» **ASSIGNMENT**:
Omit the pictures, please, and give each record below again exactly.

» **RECORDS TO PROCESS**:

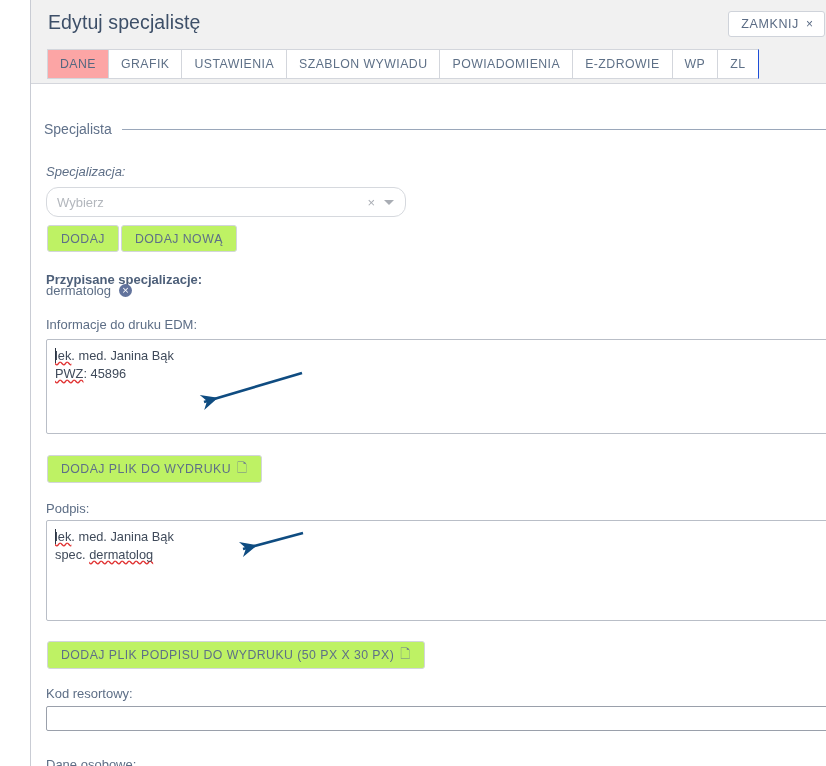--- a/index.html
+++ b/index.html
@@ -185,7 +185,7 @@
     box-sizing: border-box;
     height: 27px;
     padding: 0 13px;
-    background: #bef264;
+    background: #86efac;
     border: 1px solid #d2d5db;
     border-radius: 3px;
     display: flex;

» **YOUR RESPONSE**:
--- a/index.html
+++ b/index.html
@@ -185,7 +185,7 @@
     box-sizing: border-box;
     height: 27px;
     padding: 0 13px;
-    background: #bef264;
+    background: #86efac;
     border: 1px solid #d2d5db;
     border-radius: 3px;
     display: flex;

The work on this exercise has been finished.